§ **WHAT YOU ARE ASKED TO DO**:
Below are lines of data; restate word for word those running from the line containing "matheux pour que" to the line containing "- Puis conclusion", inclusive, and no others.

***

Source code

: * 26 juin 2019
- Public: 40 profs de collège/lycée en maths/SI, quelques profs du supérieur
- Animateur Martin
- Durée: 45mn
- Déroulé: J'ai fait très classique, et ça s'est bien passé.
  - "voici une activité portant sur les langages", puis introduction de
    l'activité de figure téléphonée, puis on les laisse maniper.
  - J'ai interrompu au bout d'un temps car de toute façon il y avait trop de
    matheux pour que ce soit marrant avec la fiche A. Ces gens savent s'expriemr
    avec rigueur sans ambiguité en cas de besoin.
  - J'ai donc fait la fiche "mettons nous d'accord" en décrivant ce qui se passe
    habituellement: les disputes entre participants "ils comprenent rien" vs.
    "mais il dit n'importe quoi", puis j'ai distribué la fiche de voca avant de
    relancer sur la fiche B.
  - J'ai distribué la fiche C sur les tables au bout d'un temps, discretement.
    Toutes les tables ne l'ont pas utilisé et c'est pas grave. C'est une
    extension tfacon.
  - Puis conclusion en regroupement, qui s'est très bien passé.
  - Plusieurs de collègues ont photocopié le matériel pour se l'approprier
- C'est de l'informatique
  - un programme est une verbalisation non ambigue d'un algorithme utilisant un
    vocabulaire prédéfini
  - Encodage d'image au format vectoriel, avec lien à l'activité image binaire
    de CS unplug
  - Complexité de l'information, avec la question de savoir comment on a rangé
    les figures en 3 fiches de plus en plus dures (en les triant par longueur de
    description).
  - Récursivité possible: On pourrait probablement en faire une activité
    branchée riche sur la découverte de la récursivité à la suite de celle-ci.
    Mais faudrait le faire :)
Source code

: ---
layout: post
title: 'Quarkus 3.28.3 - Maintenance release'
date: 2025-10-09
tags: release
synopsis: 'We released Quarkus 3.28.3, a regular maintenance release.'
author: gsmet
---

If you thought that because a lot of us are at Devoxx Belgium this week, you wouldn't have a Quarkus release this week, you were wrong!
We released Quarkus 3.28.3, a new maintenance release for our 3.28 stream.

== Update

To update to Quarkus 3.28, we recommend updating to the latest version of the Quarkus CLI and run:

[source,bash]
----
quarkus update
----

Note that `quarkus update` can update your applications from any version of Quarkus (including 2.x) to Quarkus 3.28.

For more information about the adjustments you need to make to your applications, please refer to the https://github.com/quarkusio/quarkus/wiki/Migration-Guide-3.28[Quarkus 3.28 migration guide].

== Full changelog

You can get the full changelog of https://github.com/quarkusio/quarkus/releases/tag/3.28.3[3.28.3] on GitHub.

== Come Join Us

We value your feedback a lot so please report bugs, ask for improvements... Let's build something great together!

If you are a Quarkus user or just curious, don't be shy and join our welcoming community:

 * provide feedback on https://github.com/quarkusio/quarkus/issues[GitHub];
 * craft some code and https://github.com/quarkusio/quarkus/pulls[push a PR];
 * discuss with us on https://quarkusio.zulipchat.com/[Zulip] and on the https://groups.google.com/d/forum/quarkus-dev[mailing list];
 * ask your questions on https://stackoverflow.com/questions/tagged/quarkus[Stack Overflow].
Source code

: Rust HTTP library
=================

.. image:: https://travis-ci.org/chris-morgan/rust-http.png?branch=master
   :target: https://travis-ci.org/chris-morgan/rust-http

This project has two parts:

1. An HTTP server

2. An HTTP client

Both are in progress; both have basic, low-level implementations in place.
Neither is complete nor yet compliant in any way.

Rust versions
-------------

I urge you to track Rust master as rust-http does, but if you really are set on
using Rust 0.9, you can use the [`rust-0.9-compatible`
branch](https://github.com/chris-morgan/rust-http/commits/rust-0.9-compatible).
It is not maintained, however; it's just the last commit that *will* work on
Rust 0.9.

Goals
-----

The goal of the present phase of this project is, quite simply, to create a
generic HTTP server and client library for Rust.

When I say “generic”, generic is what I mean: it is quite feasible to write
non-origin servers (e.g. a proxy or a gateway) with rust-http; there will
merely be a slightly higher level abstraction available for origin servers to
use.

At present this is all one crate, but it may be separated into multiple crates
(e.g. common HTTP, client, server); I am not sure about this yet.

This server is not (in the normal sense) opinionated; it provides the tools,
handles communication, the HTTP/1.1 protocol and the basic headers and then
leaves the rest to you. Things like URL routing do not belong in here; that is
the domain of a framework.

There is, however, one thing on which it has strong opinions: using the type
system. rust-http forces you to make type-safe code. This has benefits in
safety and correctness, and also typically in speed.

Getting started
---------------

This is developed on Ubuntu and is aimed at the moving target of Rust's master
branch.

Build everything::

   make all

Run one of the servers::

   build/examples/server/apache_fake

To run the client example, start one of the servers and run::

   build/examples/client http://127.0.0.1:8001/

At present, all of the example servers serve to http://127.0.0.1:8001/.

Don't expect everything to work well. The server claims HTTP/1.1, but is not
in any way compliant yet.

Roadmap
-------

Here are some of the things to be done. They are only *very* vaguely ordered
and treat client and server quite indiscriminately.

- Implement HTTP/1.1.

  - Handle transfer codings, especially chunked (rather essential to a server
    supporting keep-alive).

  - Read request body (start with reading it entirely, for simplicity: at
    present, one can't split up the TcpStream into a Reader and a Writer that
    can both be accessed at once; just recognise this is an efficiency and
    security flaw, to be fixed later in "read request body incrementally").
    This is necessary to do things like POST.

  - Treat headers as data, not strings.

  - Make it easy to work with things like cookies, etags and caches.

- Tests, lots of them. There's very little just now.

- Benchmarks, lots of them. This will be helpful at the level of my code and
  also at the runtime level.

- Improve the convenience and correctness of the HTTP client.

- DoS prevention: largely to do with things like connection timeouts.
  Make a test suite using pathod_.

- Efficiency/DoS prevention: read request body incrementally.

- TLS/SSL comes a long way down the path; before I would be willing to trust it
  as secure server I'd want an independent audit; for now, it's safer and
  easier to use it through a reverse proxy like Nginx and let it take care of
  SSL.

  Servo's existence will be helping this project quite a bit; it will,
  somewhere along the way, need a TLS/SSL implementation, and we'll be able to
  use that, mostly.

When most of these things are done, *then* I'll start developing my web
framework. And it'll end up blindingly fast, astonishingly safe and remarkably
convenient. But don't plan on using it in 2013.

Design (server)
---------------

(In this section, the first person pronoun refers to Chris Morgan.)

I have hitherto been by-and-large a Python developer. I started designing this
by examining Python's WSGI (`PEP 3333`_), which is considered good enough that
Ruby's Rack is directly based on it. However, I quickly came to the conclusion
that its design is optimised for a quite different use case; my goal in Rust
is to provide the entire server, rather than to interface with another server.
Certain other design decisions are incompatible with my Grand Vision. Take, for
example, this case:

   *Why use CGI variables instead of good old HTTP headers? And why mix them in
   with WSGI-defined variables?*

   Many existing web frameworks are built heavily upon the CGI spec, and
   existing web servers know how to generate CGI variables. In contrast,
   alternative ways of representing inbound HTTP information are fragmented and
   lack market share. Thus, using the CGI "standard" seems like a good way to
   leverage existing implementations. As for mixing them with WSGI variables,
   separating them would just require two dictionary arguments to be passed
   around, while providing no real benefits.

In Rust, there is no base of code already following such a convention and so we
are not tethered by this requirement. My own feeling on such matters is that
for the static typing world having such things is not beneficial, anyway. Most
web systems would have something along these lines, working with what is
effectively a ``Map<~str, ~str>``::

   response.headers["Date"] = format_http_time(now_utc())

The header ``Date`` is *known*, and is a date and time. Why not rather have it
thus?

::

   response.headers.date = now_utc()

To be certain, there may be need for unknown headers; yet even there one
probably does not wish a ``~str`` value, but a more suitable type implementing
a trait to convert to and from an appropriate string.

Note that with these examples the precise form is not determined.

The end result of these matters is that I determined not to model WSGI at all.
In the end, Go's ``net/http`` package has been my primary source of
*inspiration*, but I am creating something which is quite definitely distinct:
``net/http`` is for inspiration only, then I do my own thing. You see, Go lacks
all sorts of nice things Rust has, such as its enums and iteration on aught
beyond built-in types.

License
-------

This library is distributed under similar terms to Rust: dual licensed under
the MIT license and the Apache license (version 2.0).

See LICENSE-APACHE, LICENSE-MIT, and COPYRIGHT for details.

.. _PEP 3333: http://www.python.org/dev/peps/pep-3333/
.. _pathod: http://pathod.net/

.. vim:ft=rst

***

§ **EXPECTED OUTPUT**:
    matheux pour que ce soit marrant avec la fiche A. Ces gens savent s'expriemr
    avec rigueur sans ambiguité en cas de besoin.
  - J'ai donc fait la fiche "mettons nous d'accord" en décrivant ce qui se passe
    habituellement: les disputes entre participants "ils comprenent rien" vs.
    "mais il dit n'importe quoi", puis j'ai distribué la fiche de voca avant de
    relancer sur la fiche B.
  - J'ai distribué la fiche C sur les tables au bout d'un temps, discretement.
    Toutes les tables ne l'ont pas utilisé et c'est pas grave. C'est une
    extension tfacon.
  - Puis conclusion en regroupement, qui s'est très bien passé.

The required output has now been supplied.